About This Talk
This talk is by Justine Sones and was recorded on October 19, 2020. You can learn more about Justine by:
- Visiting her website: https://justinesones.com
- Signing up for her newsletter: https://bit.ly/the-friday-feels
Timestamps
00:00 Intro
08:20 What a Healthy Boundary Is
14:26 Boundary Violations and Your Feelings
28:04 How Justine Learned About Boundaries the Hard Way
32:19 Justine’s 4R’s Framework for Setting Business Boundaries
36:29 What Boundaries Sound Like In Practice
What Is a Healthy Business Boundary?
Justine found that in her own business she didn’t need more time, money, or any other outcome that so many of us focus on. Instead, the missing component was having more boundaries.
According to Justine, a healthy boundary is “a limit that protects your integrity.” A healthy boundary is also semi-permeable: “it allows the good in, while keeping the bad out.”
You don’t need to be so rigid as to set black-or-white rules about your boundaries, but it’s critical to have clear guidelines and acknowledge the limits you need to have in place.
How to Know When Boundaries Have Been Crossed
We all have both physical and emotional boundaries. A physical boundary is our skin – it literally separates us from our environment. We don’t need a guide for when a physical boundary has been crossed because we immediately sense it. Someone has touched us, or even just stood too close to us. We Americans like our space!
With emotional boundaries, it’s less obvious. We first need to figure out who we are individually so that “the person you are on the outside is the person you are on the inside” – we need a strong sense of self in order to know who we are, what we need, and set boundaries.
According to Justine, your feelings are where your boundaries begin. But we can’t completely abandon our rational thought. Our bodies (and brains!) can’t tell the difference between a mortal threat, or a temporary and minor setback. Feelings can be so deceiving and confusing.
But all of this confusion is just a part of our survival instincts: a stress response initiates a fight, flight, or freeze response, even in a business setting that has nothing to do with survival.
What Causes Burnout?
According to therapist Nedra Glover Tawwab, burnout has some pretty concrete causes. As you can see in her chart, burnout is almost entirely due to a lack of boundaries.
It reminds me of Mark Manson’s Law of Fuck Yes or No. Too often we let marginal, unexciting things with high opportunity costs co-opt our time, attention, and energy.
That’s the source of burnout.

Justine’s Experience With Business Boundaries
Justine’s boundaries shifted a lot once she had kids and started working remotely.
Once kids came into the picture, Justine could no longer have complete ownership of her time. It changed her entire relationship to time, and all of her personal boundary-setting strategies no longer worked for her.
She reached a breaking point and noticed that her previous strategies weren’t sufficient. In order to heal, she had to create some space so she could take care of herself. She says:
“Only after we’ve taken care of our Selves can we show up for others in whole and meaningful ways.”
Justine’s 4R’s Framework For Setting Business Boundaries
Healing doesn’t happen on its own, or accidentally. Justine has a framework she uses for setting business boundaries in four parts.

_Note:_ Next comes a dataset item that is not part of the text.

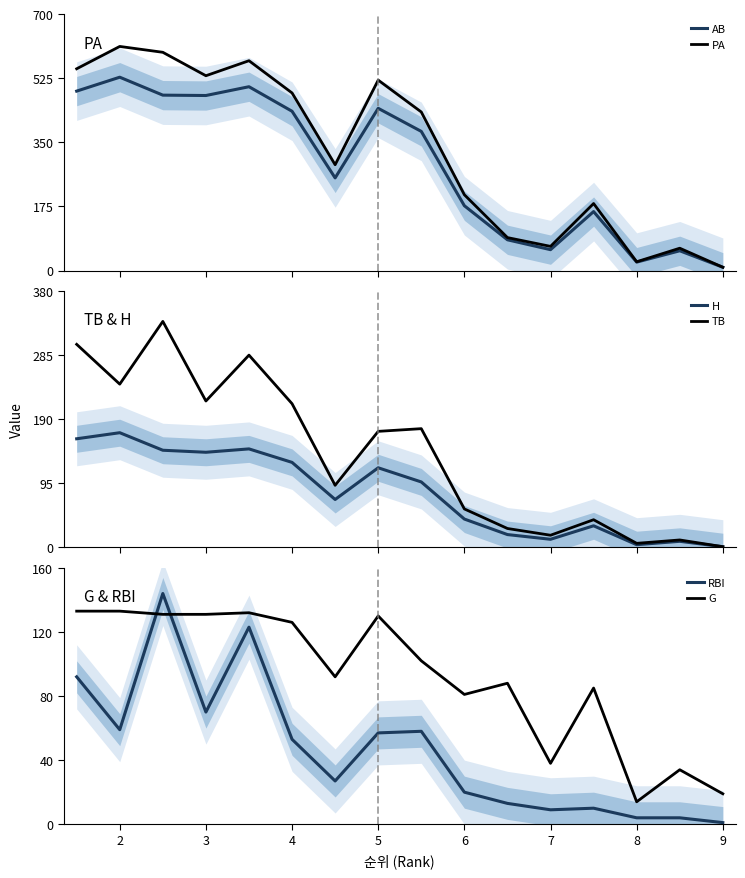

At which label is G closest to 73?

6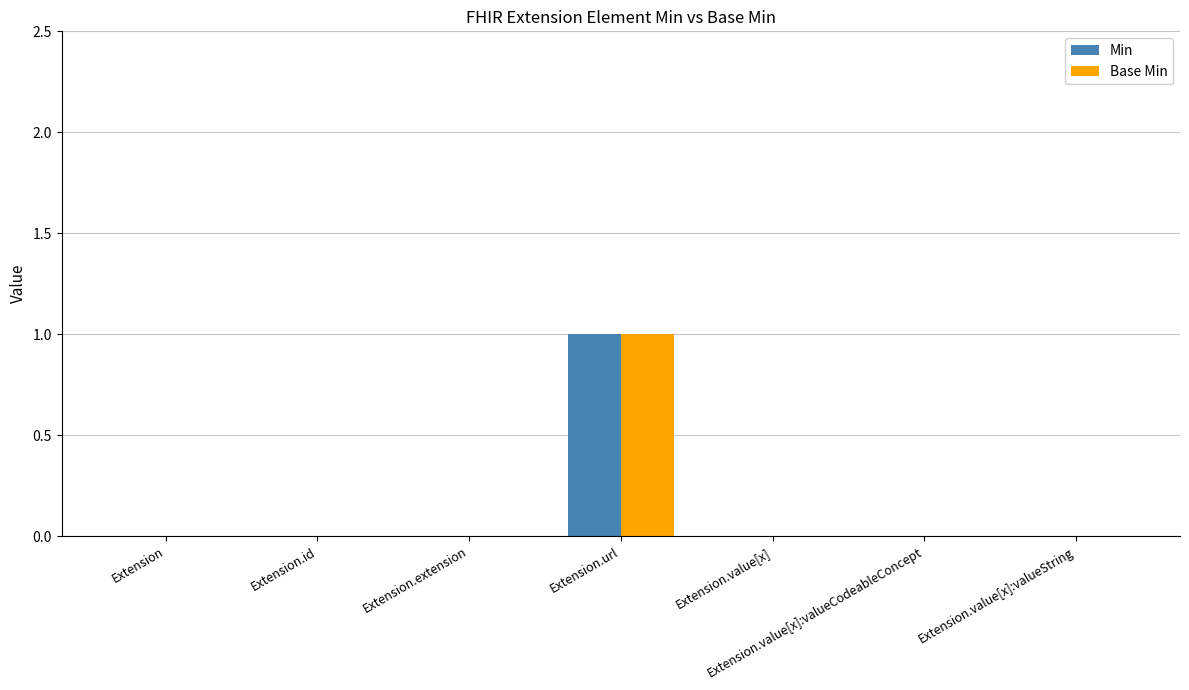

Which category has the highest value across all series?

Extension.url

Retreat: once you see that you need additional boundaries to stay healthy, retreat temporarily in order to reset yourself.

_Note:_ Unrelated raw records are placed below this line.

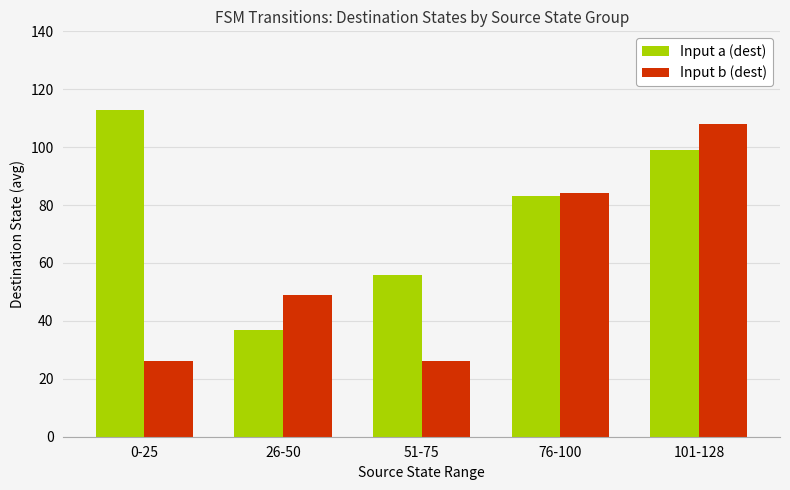

What is the maximum value shown in the chart?

113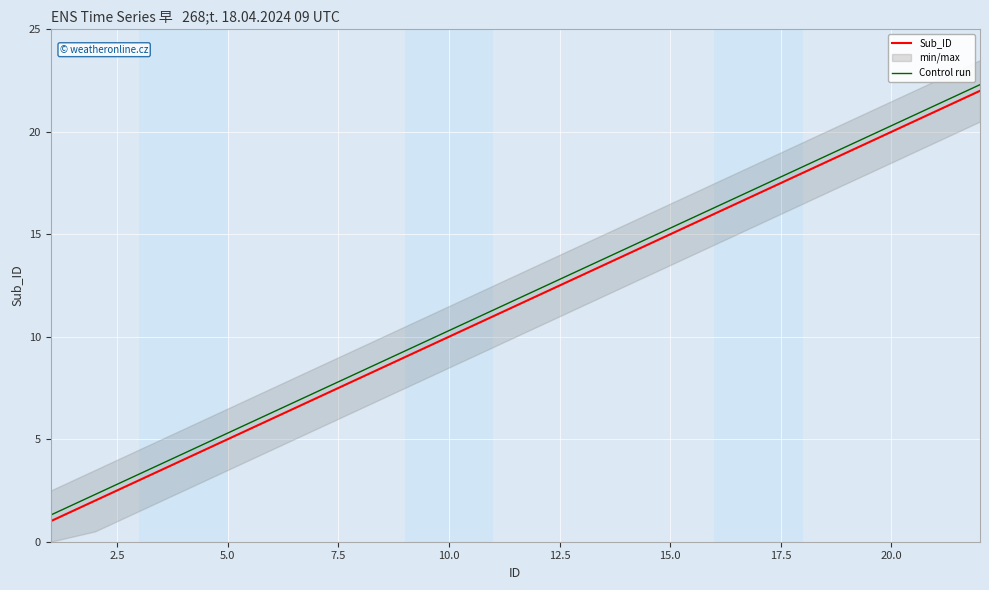

Count the number of categories in the chart.

22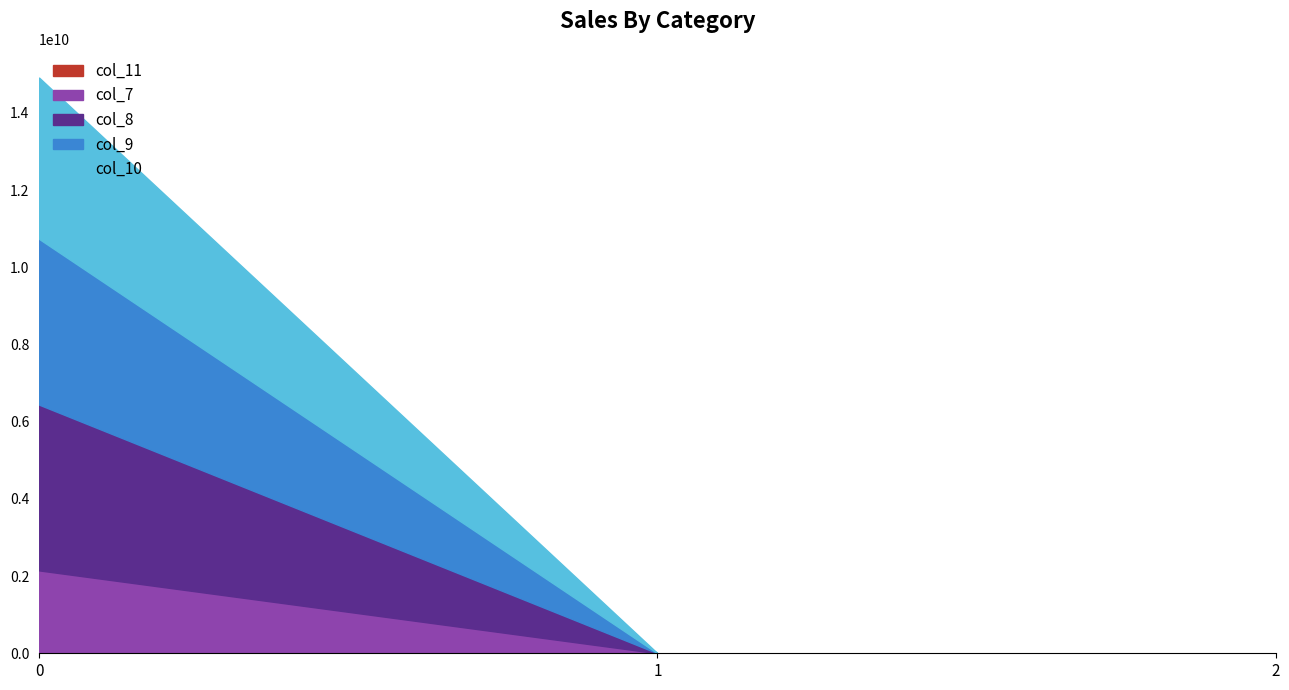

Does the chart have visible grid lines?

No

Recovery: you’ve established self-care practices and boundaries. You go with the everyday ebbs and flows of stress.
Reserves: as you recover more frequently, you’ll begin to build reserves and you’ll be in a place to give more to others.
Revolution: even though we’ve been taught to hustle at any cost and people please, we need firmer boundaries to take care of ourselves. As we establish those boundaries, we’ll begin to revolutionize our energy reserves and self-care practices.